PROBLEMS TO SOLVE:
**1.** In the forum thread comparing Warre and Langstroth hives, how many years did the writer who seconds Michael Bush manage frame hives before trying topbar hives?
**2.** From the forum thread on Warre and Langstroth hives, quote everything from "I second Michael" down to "eight frame Langstroth.".
**3.** Continue the forum thread on Warre and Langstroth hives, starting after its last sentence.

-- EXTRACTED TEXT follows --

I second Michael Bush. Having managed frame hives for 42 years before venturing into topbar hives, I would no sooner trade in my Langstroths for Warres than I would trade in my Smartphone and Toyota pickup for a Pony Express Post office horse. The only advantage that Warres have over Langstroths is that everybody says they are “cute”. You will get more women with a Warre than you will with a Langstroth. Warres and topbars are too small for our area, they are a mess to manage. Honey comb is extremely fragile, it must be contained within a frame for easy maintenance and inspections. Having to cut honey comb apart and having it break while inspecting a hive is a mess. You can achieve the same effects of a Warre with a foundationless eight frame Langstroth.


----------



## johnsof (Oct 14, 2014)

I have to take a crack at this. I have two Warres, one modified Warre (Warre with frames) and will install one nuc into a new 10-frame Lang in a week or so. So I'm small potatoes and I won't say what's better anyway.
There are some things about the Warre that are really nice. I happen to think the physical dimensions (a standard Warre body is a bit smaller inside than a 10-frame medium Lang body) along with the quilt box - which I think is genius - make for a nice compact winter cluster that seems to overwinter quite well. The quilt in my Warres gets soaking wet at the top surface from condensation and in my climate, sorry, I don't think a piece of styrofoam stuck up under the cover is going to cut it. Maybe in a climate where it isn't -15C for weeks on end every winter it would be a different story - but my bees stay nice and dry inside and I believe that the basically square shape is good for them vs. the rectangular shape of a Lang.

-- EXTRACTED TEXT concluded --
-- DATA follows --

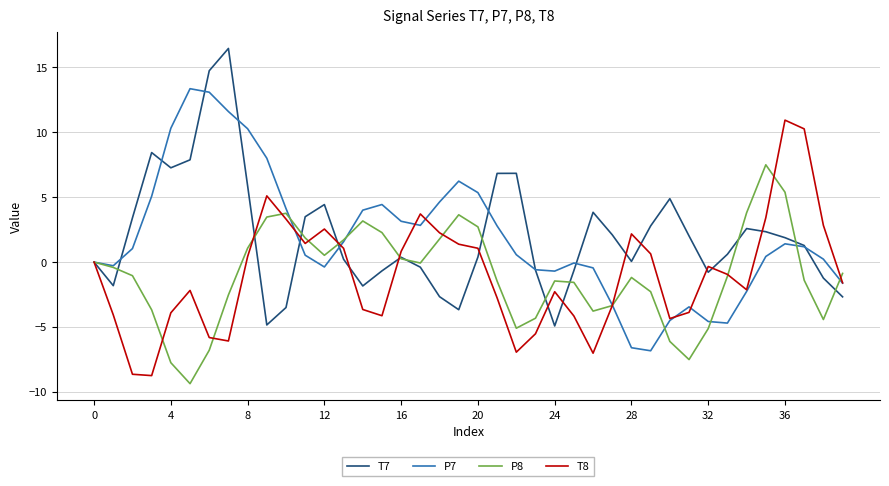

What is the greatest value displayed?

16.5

-- DATA concluded --

ANSWERS FOR THIS EXERCISE:
**1.** 42 years.

**2.**
I second Michael Bush. Having managed frame hives for 42 years before venturing into topbar hives, I would no sooner trade in my Langstroths for Warres than I would trade in my Smartphone and Toyota pickup for a Pony Express Post office horse. The only advantage that Warres have over Langstroths is that everybody says they are “cute”. You will get more women with a Warre than you will with a Langstroth. Warres and topbars are too small for our area, they are a mess to manage. Honey comb is extremely fragile, it must be contained within a frame for easy maintenance and inspections. Having to cut honey comb apart and having it break while inspecting a hive is a mess. You can achieve the same effects of a Warre with a foundationless eight frame Langstroth.

**3.**
The Warre hives are EASY to build and with a table saw you can slap together a whole bunch of boxes in really a few hours. Sure, the top bars are a little more difficult but I cut a jig and it works great for the bars. The Warre hive bodies are LIGHT, even when full of bees and honey, and this is especially true if you build out of western red cedar or something like that as compared to pine or whatever locally-sourced wood is available and cheap. Even with the higher cost of the cedar, the Warre is stll way cheaper than a Lang because you don't have the cost of the frames and foundation. Sure, I guess you can go foundationless in a frame - but it's not that easy to get nice straight comb. But if you don't have the ability or tools or interest in building yourself, the Langs are way cheaper to buy and far more readily available.
I have experienced and read plenty about how it is difficult to get the bees to draw more than two boxes of comb in a season. For me this means starting to feed sugar blocks pretty early in the winter. However, after a while it is easy to take away the bottom box in the winter when all of the bees are up in the top box and nadir in one or two empty boxes with frames and save the boxes with empty comb to super when the flow is on or in fall with sugar syrup 2:1 to boost the winter stores.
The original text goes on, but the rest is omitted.